This project extracts data from PDF files containing details about political bonds, stores this data in a SQLite database, and provides a Streamlit web interface to interact with the data. Users can query the database using natural language through the web interface, which leverages an AI model to convert these queries into SQL statements.
- PDF Data Extraction: Extracts tables from PDF documents and parses them into structured data.
- Database Storage: Loads extracted data into a SQLite database for easy querying.
- Natural Language Queries: Allows users to enter queries in natural language and converts these into SQL queries.

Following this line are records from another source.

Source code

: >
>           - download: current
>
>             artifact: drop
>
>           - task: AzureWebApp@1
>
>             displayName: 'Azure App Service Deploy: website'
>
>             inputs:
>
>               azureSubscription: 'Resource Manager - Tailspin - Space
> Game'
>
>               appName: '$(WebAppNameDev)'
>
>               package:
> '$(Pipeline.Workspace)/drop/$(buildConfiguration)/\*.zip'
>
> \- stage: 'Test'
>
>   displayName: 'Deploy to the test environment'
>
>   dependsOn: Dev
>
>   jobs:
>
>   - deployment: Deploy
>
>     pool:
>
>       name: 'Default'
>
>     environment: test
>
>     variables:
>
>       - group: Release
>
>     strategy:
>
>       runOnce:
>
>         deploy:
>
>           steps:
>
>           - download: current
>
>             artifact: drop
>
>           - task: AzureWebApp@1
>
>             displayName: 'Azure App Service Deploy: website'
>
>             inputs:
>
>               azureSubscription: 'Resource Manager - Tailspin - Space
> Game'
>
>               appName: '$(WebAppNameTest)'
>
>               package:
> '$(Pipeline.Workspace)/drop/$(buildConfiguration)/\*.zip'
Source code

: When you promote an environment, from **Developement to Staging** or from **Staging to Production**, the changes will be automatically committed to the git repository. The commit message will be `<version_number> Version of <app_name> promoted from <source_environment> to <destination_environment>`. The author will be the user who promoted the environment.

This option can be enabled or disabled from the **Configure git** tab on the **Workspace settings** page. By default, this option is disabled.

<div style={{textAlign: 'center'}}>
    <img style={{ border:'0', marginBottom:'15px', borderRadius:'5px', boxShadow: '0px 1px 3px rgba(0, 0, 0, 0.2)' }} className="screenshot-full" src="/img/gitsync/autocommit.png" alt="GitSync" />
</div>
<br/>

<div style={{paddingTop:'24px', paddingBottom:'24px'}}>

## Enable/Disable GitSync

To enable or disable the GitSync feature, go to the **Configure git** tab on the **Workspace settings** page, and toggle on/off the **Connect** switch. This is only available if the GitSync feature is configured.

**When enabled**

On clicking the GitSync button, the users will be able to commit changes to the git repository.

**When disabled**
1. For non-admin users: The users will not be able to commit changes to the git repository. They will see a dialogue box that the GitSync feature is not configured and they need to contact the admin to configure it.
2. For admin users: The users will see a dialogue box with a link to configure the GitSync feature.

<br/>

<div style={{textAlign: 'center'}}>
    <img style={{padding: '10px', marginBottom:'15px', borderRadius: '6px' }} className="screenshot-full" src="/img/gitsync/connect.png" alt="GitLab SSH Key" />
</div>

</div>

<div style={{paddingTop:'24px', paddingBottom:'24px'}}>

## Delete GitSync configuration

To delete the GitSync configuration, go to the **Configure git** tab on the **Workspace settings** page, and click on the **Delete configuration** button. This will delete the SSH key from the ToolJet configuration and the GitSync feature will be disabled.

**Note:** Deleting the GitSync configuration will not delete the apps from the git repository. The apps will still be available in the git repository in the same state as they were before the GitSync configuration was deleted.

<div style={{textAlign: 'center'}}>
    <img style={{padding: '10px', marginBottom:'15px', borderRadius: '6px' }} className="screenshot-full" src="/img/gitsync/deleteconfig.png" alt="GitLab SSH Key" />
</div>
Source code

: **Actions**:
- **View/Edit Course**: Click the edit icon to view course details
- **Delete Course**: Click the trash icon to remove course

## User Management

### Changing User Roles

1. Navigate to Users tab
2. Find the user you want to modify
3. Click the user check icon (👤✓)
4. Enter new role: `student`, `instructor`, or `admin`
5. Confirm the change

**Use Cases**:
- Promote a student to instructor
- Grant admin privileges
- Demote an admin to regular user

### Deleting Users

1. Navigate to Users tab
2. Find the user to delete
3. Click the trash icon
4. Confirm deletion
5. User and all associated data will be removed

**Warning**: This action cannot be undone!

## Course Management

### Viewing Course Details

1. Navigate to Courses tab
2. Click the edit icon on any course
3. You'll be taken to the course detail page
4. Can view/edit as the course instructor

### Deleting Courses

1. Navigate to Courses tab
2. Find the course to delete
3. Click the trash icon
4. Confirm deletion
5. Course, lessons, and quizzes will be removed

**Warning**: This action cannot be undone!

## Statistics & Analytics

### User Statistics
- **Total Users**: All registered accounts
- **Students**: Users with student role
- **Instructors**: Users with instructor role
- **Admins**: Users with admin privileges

- Streamlit Web Interface: Provides a user-friendly interface to interact with the data.
- Python 3.8+
- Streamlit
- SQLite3
- Additional Python libraries:
pandas
,sqlalchemy
,tqdm
,transformers[torch]
-
Clone the repository:
git clone https://your-repository-url cd political_bonds
-
Install required Python packages:
pip install -r requirements.txt
Ensure that the PDF files are placed under static/pdf/
directory.
To run the Streamlit application:
streamlit run main.py
This will start the server and open the web interface in your default web browser.
- Loading Data: Click the 'Load Data' button on the web interface to extract data from the PDFs and load it into the database.
- Querying Data: Enter your natural language query in the text input box and press 'Execute Query' to see the results.